Beyfortus Approved for High-Risk Infants
According to CNN, the advisory committee's recommendation comes as a ray of hope for parents of infants born during or entering their first RSV season, usually starting in October.
The first group recommended to receive the RSV shot includes babies up to 8 months old. The second group consists of infants aged 8 to 19 months who are at heightened risk of severe RSV disease and are entering their second RSV season.
Newborns born shortly before or during the RSV season should ideally receive the shot in their first week of life. RSV is a prevalent cause of respiratory illness in infants and leads to yearly outbreaks affecting children of all age groups.
According to the CDC, each year, a considerable number of young children, particularly infants, are admitted to hospitals across the country due to RSV infection, with estimates ranging from 58,000 to 80,000.

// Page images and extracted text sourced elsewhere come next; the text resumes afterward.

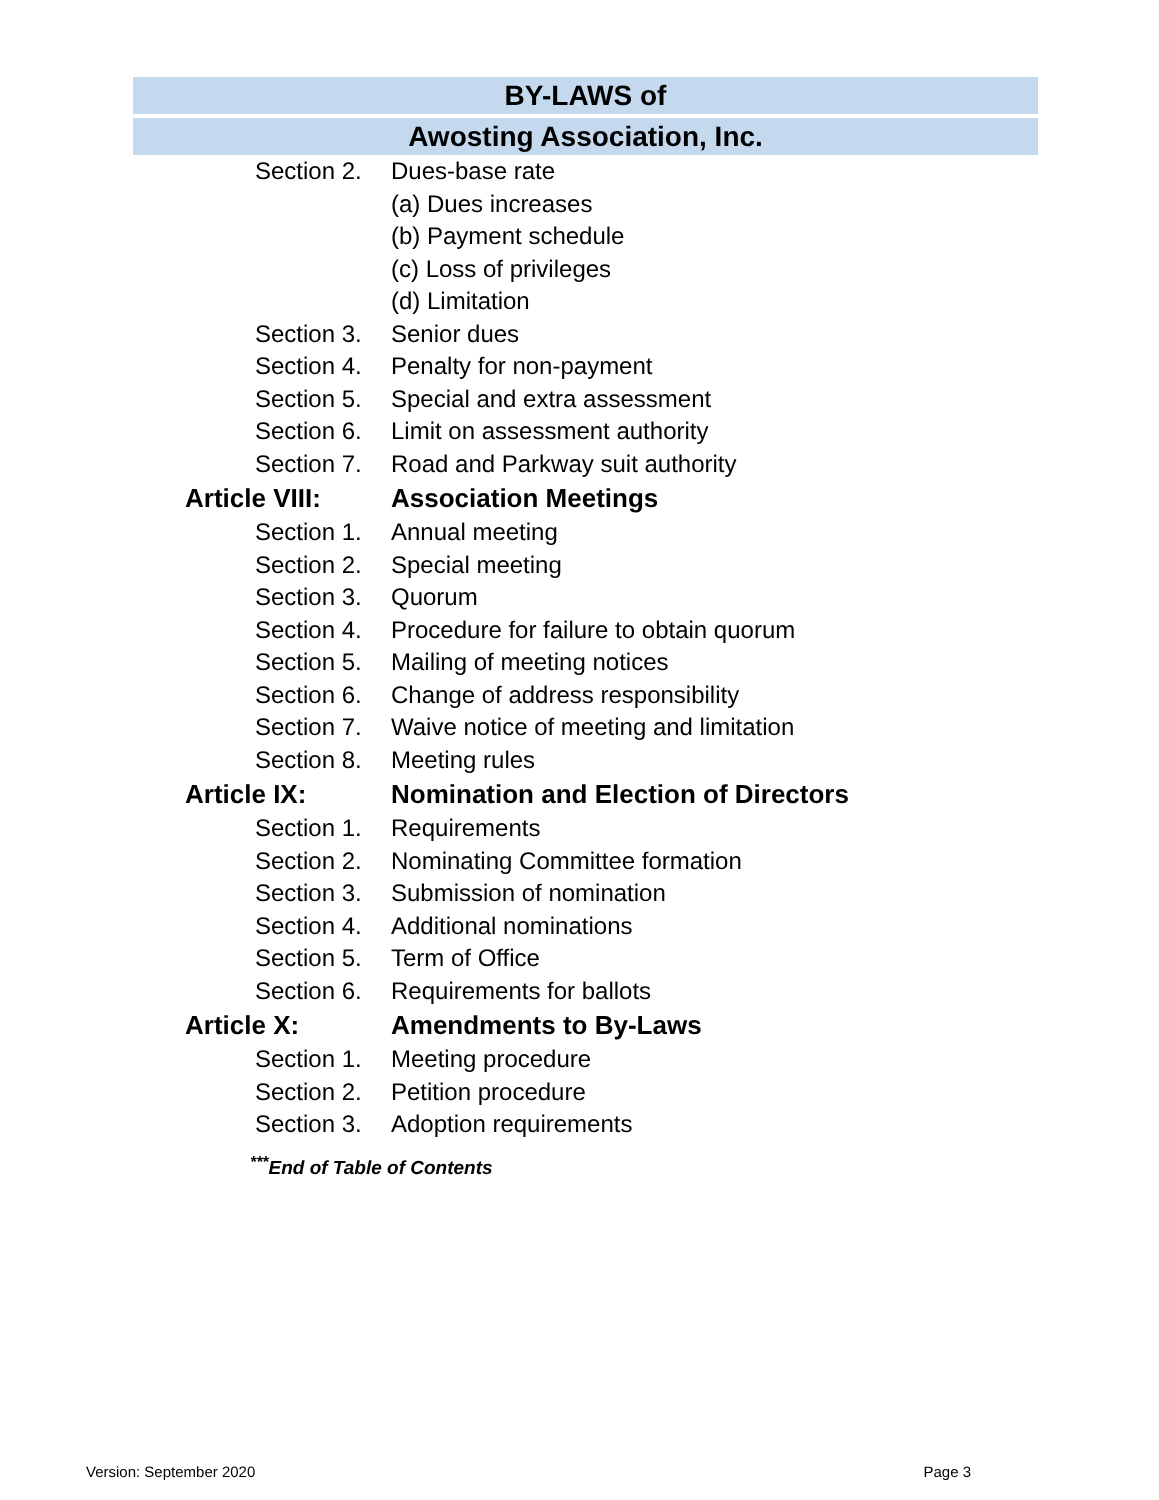BY-LAWS of
Awosting Association, Inc.
Section 2. Dues-base rate
(a) Dues increases
(b) Payment schedule
(c) Loss of privileges
(d) Limitation
Section 3. Senior dues
Section 4. Penalty for non-payment
Section 5. Special and extra assessment
Section 6. Limit on assessment authority
Section 7. Road and Parkway suit authority
Article VIII: Association Meetings
Section 1. Annual meeting
Section 2. Special meeting
Section 3. Quorum
Section 4. Procedure for failure to obtain quorum
Section 5. Mailing of meeting notices
Section 6. Change of address responsibility
Section 7. Waive notice of meeting and limitation
Section 8. Meeting rules
Article IX: Nomination and Election of Directors
Section 1. Requirements
Section 2. Nominating Committee formation
Section 3. Submission of nomination
Section 4. Additional nominations
Section 5. Term of Office
Section 6. Requirements for ballots
Article X: Amendments to By-Laws
Section 1. Meeting procedure
Section 2. Petition procedure
Section 3. Adoption requirements
<sup>***</sup> End of Table of Contents
Version: September 2020 Page 3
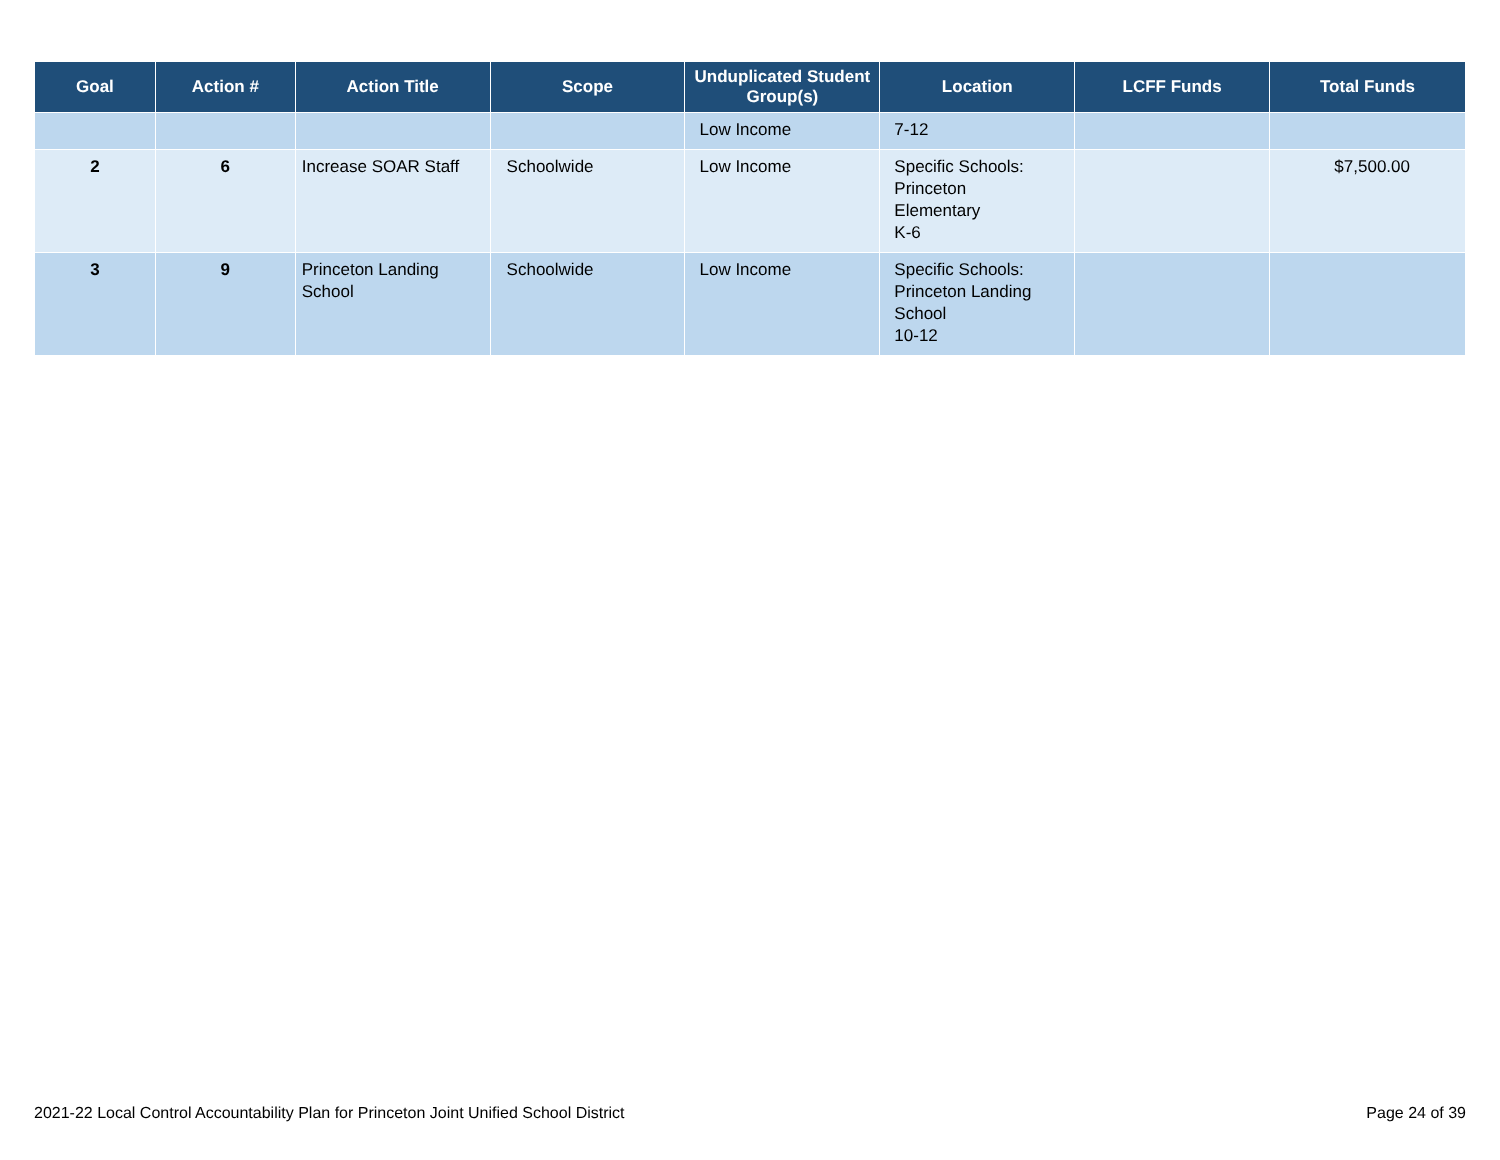| Goal | Action # | Action Title | Scope | Unduplicated Student Group(s) | Location | LCFF Funds | Total Funds |
| --- | --- | --- | --- | --- | --- | --- | --- |
| | | | | Low Income | 7-12 | | |
| 2 | 6 | Increase SOAR Staff | Schoolwide | Low Income | Specific Schools: Princeton Elementary K-6 | | $7,500.00 |
| 3 | 9 | Princeton Landing School | Schoolwide | Low Income | Specific Schools: Princeton Landing School 10-12 | | |
2021-22 Local Control Accountability Plan for Princeton Joint Unified School District Page 24 of 39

These hospitalizations often necessitate interventions such as oxygen therapy, intravenous fluids, or mechanical ventilation. Tragically, RSV claims the lives of approximately 100 to 300 children under the age of 5 annually.
Beyfortus, a novel long-acting monoclonal antibody product, has demonstrated remarkable success in reducing the risk of RSV-related hospitalizations and healthcare visits in infants by an impressive 80%.
By introducing this immunization, infants can receive the protective benefits of antibodies, safeguarding them against severe RSV disease.
Road to CDC's Formal Recommendation
The injectable RSV drug Beyfortus, manufactured by AstraZeneca and marketed by Sanofi, was approved by the Food and Drug Administration (FDA) last month.
According to NBC News, the drug is already available in Europe, Canada, and the United Kingdom, and it is expected to be available in the United States before the onset of the 2023-2024 RSV season.
A study of nearly 1,500 infants revealed that Beyfortus significantly reduces the risk of developing an RSV-related respiratory illness, necessitating a doctor's visit by nearly 75% for at least five months.
This represents a pivotal advancement in mitigating the impact of the virus, which remains the primary cause of hospitalization among infants in the United States.
Despite the positive development, concerns have been raised about the cost of the RSV shot. The expected price for Beyfortus is $495, which has garnered criticism from some experts.
However, the CDC's Vaccines for Children Program will cover the shot, ensuring accessibility for uninsured, underinsured, Medicare-eligible, American Indian, or Alaska Native children.
RSV is known to cause lower respiratory illness, which is generally mild but can lead to severe conditions like pneumonia or bronchiolitis, particularly among older adults and infants under 6 months old.
While RSV-specific drugs and vaccines have been limited in the U.S. until now, the recent approval of Beyfortus and other RSV vaccines for older adults signals progress in combating this virus.